Wind and Solar Won’t Replace Oil
As tragic as the oil spill is, reports are conflating energy sources that are used much differently. Reuters is one of many papers that fails to distinguish petroleum production for the transportation sector and renewable generation for the electricity sector. Reuters’ Richard Cowen reported on May 4th that Senator Harry Reid (D-NV) “told reporters the oil spill should expedite alternative energy legislation, which would encourage the use of cleaner power sources, such as wind and solar.”
What Reuters and others fail to point out is how little petroleum fuels our electricity sector.
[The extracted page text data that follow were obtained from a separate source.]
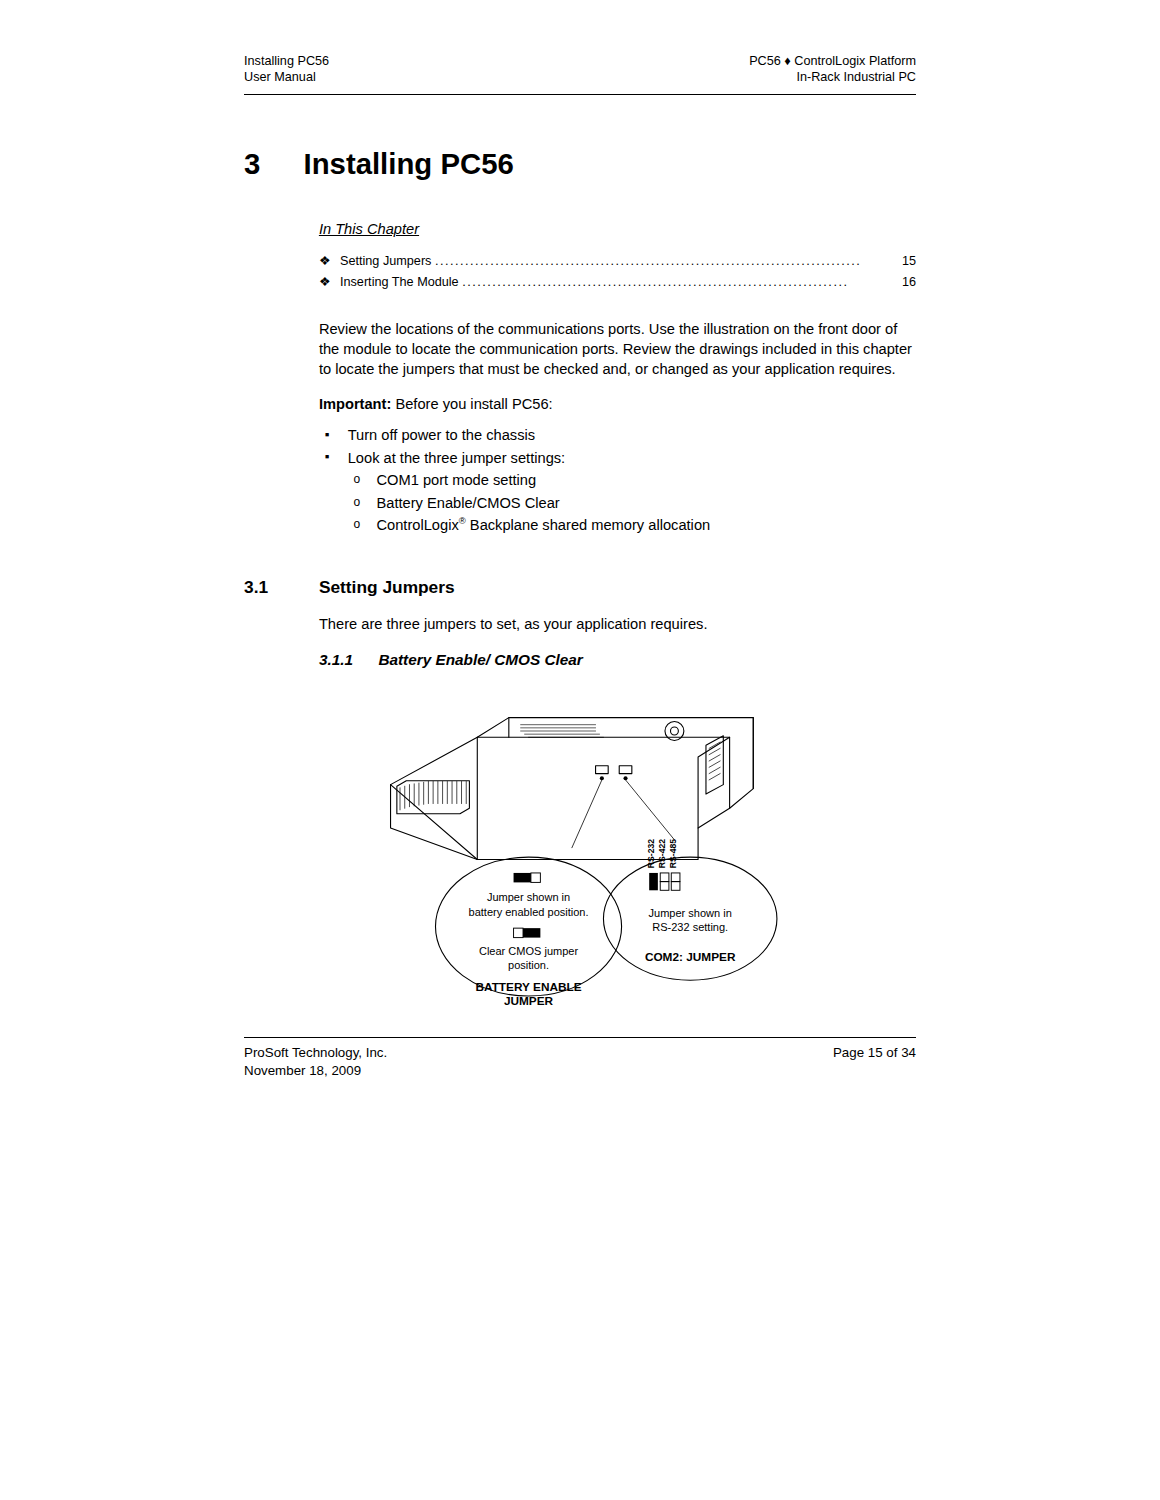| Installing PC56 | PC56 ♦ ControlLogix Platform |
| User Manual | In-Rack Industrial PC |
3 Installing PC56
In This Chapter
❖ Setting Jumpers ..................................................................................... 15
❖ Inserting The Module ............................................................................. 16
Review the locations of the communications ports. Use the illustration on the front door of the module to locate the communication ports. Review the drawings included in this chapter to locate the jumpers that must be checked and, or changed as your application requires.
Important: Before you install PC56:
Turn off power to the chassis
Look at the three jumper settings:
COM1 port mode setting
Battery Enable/CMOS Clear
ControlLogix® Backplane shared memory allocation
3.1 Setting Jumpers
There are three jumpers to set, as your application requires.
3.1.1 Battery Enable/ CMOS Clear
RS-232 RS-422 RS-485 Jumper shown in RS-232 setting. COM2: JUMPER Jumper shown in battery enabled position. Clear CMOS jumper position. BATTERY ENABLE JUMPER
| ProSoft Technology, Inc. | Page 15 of 34 |
| November 18, 2009 | |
According to the U.S. Energy Information Administration, In January 2010 coal provided 48.3 percent of electricity with nuclear energy and natural gas contributing about one fifth of our country’s electric power. Hydroelectric power produced 6.1 percent and other renewable electricity such as biomass, wind and solar contributed 3.7 percent. At the bottom was petroleum, which provided 1.2 percent – petroleum liquids at .9 percent and petroleum coke at .3 percent.
The only way wind and solar would displace oil use in the United States is if we completely transformed our transportation sector to an electric one, which would clearly be a massive overhaul. Biofuels and switchgrass is another option but for those sources to replace oil would take unprecedented amount of production, are more expensive and present their own environmental challenges.